[Python-Dev] towards a stricter definition of sys.executable (original) (raw)

Thomas Heller theller at python.net
Thu Mar 16 17:35:11 CET 2006


Fredrik Lundh wrote:

the definition of sys.executable is a bit unclear, something that has led to incompatible use in deployed code.

the docstring for sys.executable says "pathname of this Python interpreter", which can be interpreted as either a) sys.executable points to the executable that was used to load the Python interpreter library/dll. this use is supported by the docstring and the implementation, and is quite common in the wild. an application using this interpretation may - call sys.executable to run another instance of itself - extract data from resources embedded in (or attached to) sys.executable - locate configuration data etc via os.path.dirname(sys.executable) etc. or b) sys.executable points to a standard Python interpreter executable of the same version, and having the same library, as the currently running interpreter instance. this use is supported by more strict interpretation of the word "interpreter" (as an executable, rather than an implementation DLL), and is quite common in the wild. an application using this interpretation may - call sys.executable to run a Python script in the same environment as itself. etc. or c) sys.executable points to the file containing the actual ("this") interpreter. I haven't seen any code that assumes this, probably because no implementation uses this interpretation... for programs that are invoked via the standard interpreter, case (a) and (b) are of course identical.
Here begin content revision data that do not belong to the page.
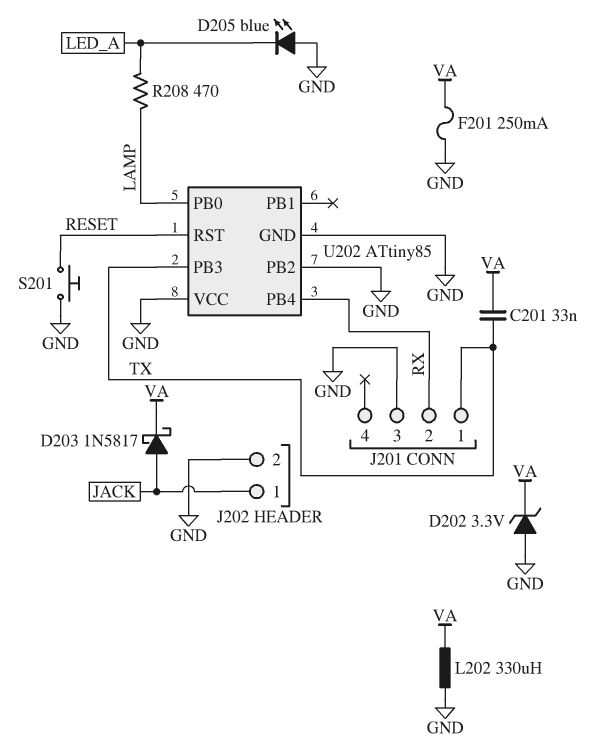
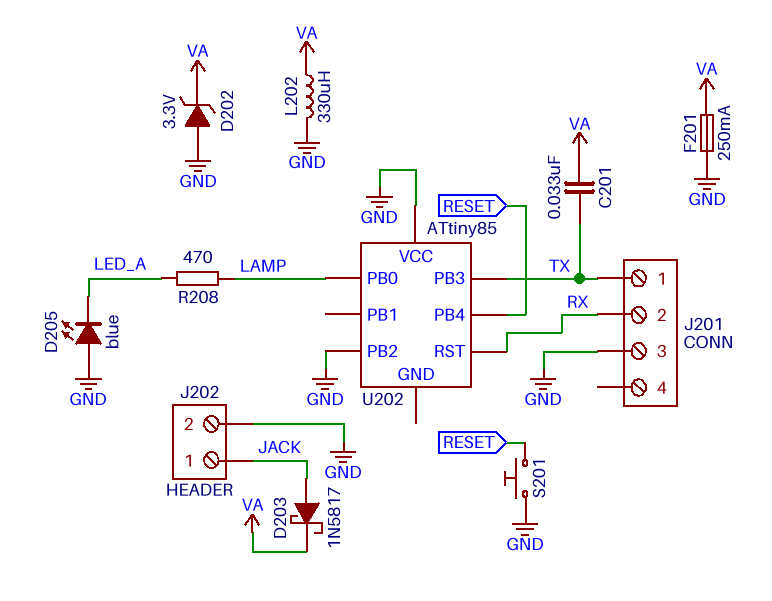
U202 pin GND: GND -> none
U202 pin PB4: RX -> RESET
U202 pin RST: RESET -> RX

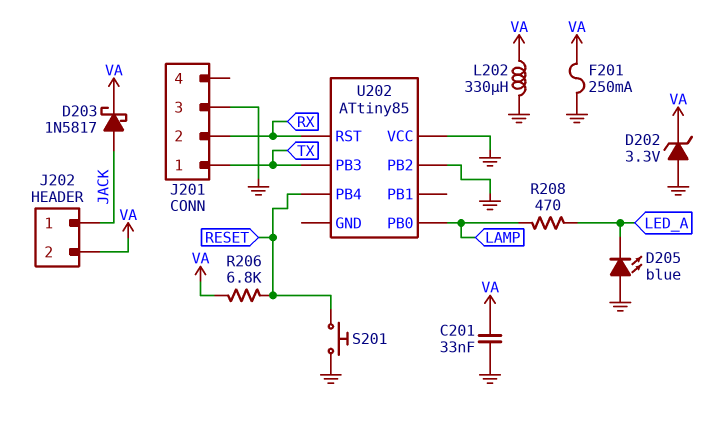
C201: 33nF (TX, VA) -> 33nF (GND, VA)
J202 pin 2: GND -> VA
R206: none -> 6.8k (RESET, VA)

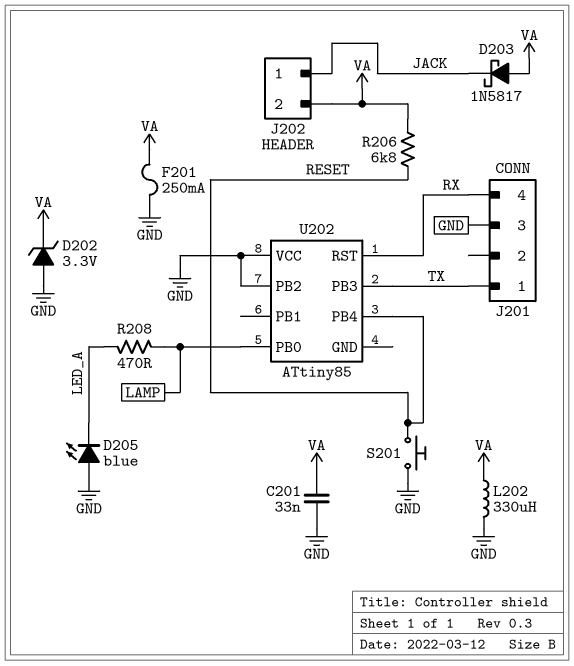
D203: schottky 1N5817 (A JACK, K VA) -> schottky 1N5817 (A VA, K JACK)
J201 pin 2: RX -> none
J201 pin 4: none -> RX

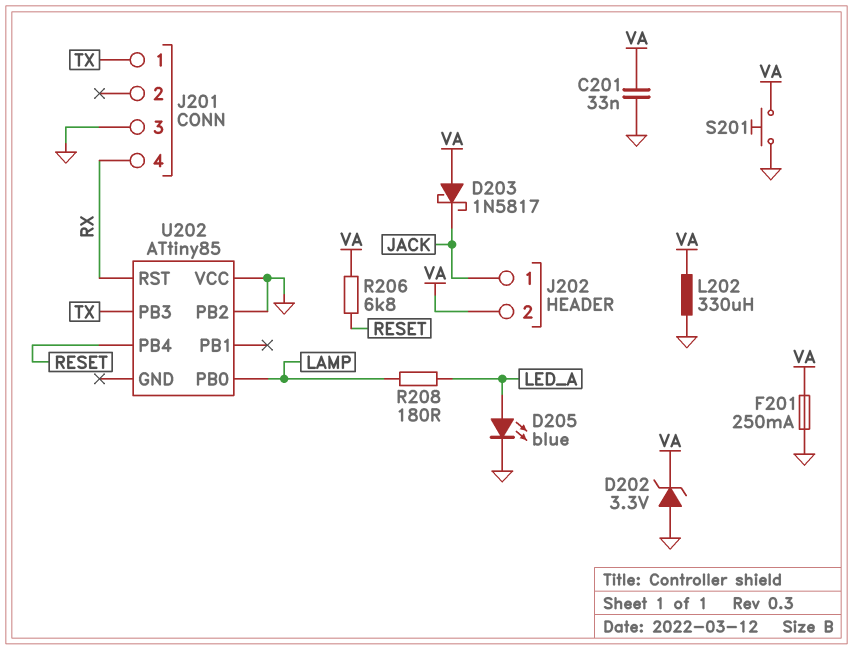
D205: LED blue (A GND, K LED_A) -> LED blue (A LED_A, K GND)
R208: 470 (LAMP, LED_A) -> 180 (LAMP, LED_A)
S201: button (GND, RESET) -> button (GND, VA)

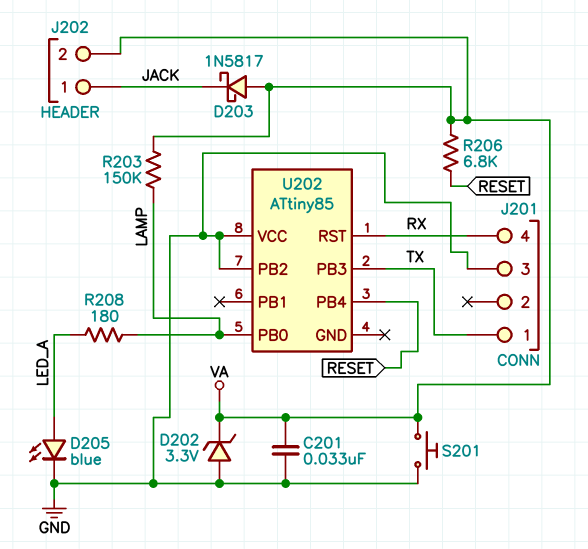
F201: 250mA (GND, VA) -> none
L202: 330uH (GND, VA) -> none
R203: none -> 150k (LAMP, VA)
py2exe used the a) interpretation. It uses sys.executable to find the exe that is currently running, for registration of COM servers, and for finding resources in the exe: the manifest file that's needed for GUI applications on WindowsXP to give the native XP look and feel, icons, typelibs, and more.

the problem is when the interpreter library is embedded in some other application; should sys.executable be set to the actual EXE used to start the program, or to something else ? if it's set to something else, how can that application do the things that's described under (a) ?

The use case for b) 'call sys.executable to run a Python script' makes no sense for a py2exe'd application.